*DIRECTIONS*: Quote everything in the Outer Hebrides travel blog from "It has been" down to "Scotland in general.", word for word and including both ends.

*EXCERPT TO READ*:
+ + + + +
It has been a few weeks now since I explored the eye-opening Outer Hebrides! Everything I saw was breath-taking and changed my viewpoint on the world and Scotland in general.
Every sheep, beach and natural landscape was fascinating and made for a remarkably unique holiday. Even though it didn’t go to plan, I wouldn’t change it. This holiday gave us hurdles but we leaped over successfully and it truly was a brilliant time up north.
There is one verdict I have to decide on though… What is my favourite island? We adventured far and wide, up and down and saw everything there is to see on many of the Scottish islands.
In this blog, I will breakdown my overall thoughts on each island we explored and come up with an answer.
Isle of Barra
Barra is the most westerly island in the UK and has a population of 1,078 (reported by the 2001 census). With its white sandy beaches, Barra stood out for being the smallest island we visited.
Everything felt connected due to the closeness of it all. You definitely felt like you were stranded on an island – away from civilisation.
The weather wasn’t spectacular when we visited the Isle of Barra. It was that windy our tent was ruined and we had to sleep in the car. Albeit this, we got up early and explored the island and saw the beauty in alright conditions. Barra airport was interesting due to how the plane landed on the smooth beach – a bucket list experience I’d love to do! Kisimul castle was also fascinating and something I’d love to see more off if I ever return.
Barra isn’t my favourite island in the Outer Hebrides but I’m glad I’ve been. Feeling that cramped environment was different from any other island, however, I preferred the wide open landscapes. Barra is definitely worth the visit but it wouldn’t do you weeks of staying put. Add this as your 1st destination on your Island Hopping adventure – getting the ferry from Oban to Castlebay. Moving up north will increase the beauty you desire.
Isle of Vatersay
If you go to the Isle of Barra then the Isle of Vatersay is certainly an island you should check out!
Vatersay is the southernmost island in the Hebrides and is attached to Barra by causeway.
+ + + + +
*MATERIAL SUPPLIED*:
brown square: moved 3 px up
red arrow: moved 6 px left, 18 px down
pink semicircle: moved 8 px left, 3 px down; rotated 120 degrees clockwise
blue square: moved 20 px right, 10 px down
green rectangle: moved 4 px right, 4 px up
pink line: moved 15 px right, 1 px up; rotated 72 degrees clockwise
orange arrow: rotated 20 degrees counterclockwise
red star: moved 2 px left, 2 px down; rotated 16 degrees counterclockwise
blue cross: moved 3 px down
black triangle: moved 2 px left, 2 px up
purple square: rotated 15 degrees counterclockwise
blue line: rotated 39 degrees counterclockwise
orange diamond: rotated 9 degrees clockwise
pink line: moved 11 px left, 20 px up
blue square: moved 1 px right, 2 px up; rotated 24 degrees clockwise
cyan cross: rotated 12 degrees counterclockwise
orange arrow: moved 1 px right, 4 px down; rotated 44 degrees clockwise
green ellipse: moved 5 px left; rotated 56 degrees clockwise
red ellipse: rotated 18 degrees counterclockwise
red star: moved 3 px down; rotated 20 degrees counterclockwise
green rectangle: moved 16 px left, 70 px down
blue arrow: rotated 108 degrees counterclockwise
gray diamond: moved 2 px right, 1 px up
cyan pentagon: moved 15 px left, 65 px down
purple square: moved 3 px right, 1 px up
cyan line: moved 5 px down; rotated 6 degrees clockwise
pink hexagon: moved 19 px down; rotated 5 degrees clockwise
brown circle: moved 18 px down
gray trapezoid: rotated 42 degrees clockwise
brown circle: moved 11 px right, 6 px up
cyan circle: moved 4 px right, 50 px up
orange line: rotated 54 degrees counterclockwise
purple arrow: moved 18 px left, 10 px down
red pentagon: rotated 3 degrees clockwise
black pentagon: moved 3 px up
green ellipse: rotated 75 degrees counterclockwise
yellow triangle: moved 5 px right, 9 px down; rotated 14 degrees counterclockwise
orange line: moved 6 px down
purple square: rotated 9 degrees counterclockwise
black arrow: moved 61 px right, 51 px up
+ + + + +
*FULL OUTPUT*:
It has been a few weeks now since I explored the eye-opening Outer Hebrides! Everything I saw was breath-taking and changed my viewpoint on the world and Scotland in general.